Reducing wild horse roundups a good plan

We love there are wild horses here … and bears and deer.

We’re even OK with skunks, raccoons, and a variety of other varmints that Carson Valley residents live with.

They remind us we are still living in the frontier.

This week the Bureau of Land Management plans to round up more than 300 horses living in the Pine Nut Herd Area.

The plan includes dosing mares with a fertility drug, PZP, to reduce the number of horses on the range.

Presumably, that will also reduce the number of times the BLM rounds up the horses, and reduce the legal wrangling that accompanies each round-up.

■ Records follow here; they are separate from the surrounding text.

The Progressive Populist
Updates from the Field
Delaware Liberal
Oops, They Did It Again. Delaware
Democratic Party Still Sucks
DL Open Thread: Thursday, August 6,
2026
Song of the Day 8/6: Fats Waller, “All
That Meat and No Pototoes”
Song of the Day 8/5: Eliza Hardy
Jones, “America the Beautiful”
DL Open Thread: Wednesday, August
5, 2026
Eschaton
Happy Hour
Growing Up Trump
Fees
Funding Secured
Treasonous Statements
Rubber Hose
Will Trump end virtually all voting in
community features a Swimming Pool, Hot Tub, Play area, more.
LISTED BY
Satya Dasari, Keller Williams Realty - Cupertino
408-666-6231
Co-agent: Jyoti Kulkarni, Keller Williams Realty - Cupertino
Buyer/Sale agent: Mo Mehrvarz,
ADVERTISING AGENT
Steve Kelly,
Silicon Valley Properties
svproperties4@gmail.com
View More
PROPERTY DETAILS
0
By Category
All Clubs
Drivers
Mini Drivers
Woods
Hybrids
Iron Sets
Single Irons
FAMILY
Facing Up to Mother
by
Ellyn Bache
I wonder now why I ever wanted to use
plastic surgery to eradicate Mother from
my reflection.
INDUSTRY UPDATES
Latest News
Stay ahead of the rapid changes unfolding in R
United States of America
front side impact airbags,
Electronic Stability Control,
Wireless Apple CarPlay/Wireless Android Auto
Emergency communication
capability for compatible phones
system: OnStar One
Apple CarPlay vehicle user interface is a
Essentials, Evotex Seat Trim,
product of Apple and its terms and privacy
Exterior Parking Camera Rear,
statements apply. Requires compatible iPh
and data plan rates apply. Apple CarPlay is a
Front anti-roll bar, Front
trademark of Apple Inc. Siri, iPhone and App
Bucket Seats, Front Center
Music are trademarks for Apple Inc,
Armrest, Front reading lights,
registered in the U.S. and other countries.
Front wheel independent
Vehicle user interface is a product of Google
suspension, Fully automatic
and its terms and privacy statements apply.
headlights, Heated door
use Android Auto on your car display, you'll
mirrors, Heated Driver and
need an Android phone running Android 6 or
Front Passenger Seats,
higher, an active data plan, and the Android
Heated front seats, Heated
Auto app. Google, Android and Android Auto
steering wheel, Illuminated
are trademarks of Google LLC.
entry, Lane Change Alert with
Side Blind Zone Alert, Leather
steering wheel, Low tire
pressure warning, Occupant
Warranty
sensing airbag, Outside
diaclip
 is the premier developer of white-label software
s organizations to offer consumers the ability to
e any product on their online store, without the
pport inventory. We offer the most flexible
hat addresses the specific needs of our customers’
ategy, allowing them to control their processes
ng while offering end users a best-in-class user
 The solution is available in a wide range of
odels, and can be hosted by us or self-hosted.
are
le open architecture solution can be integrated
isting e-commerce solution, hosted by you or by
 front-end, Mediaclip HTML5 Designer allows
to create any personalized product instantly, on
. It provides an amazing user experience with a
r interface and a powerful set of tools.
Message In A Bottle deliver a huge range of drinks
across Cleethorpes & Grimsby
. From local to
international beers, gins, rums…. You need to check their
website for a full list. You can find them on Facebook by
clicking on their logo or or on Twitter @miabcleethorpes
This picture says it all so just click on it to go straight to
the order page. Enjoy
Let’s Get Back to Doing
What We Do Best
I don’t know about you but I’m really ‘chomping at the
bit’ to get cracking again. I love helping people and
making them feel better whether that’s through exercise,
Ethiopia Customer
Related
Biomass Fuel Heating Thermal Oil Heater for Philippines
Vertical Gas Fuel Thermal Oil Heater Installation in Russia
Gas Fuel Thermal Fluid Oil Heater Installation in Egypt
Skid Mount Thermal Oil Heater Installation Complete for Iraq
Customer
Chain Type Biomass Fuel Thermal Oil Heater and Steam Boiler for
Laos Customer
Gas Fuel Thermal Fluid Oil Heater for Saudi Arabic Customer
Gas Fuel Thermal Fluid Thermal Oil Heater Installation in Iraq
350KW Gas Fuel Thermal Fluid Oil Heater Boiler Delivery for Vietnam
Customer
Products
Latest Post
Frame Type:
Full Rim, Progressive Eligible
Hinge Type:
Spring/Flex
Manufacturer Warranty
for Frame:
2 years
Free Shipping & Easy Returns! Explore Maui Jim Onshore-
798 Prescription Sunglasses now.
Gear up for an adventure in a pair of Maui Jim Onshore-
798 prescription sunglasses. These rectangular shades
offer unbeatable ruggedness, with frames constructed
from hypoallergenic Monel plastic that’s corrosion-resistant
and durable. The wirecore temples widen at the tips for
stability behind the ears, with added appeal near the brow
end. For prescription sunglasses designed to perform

The horse round-ups are a waste of time and money that results in the warehousing of thousands of horses in the hopes they will be adopted.

Our taxes are going to support those horses.

It’s hard on the horses and on taxpayers.

So is letting them breed to the point where they starve to death.

We all got to watch over the last couple of summers as their Pine Nut forage went up in smoke.

If they were truly wild, like deer and bears, people wouldn’t try to feed or water them.

But they’re not. In fact, federal law has essentially turned them into collective pets. Responsible pet owners spay or neuter their animals.

We don’t know what the best way to do that is, but we think finding a way to reduce the number of round-ups is easier on the horses and taxpayers’ wallets.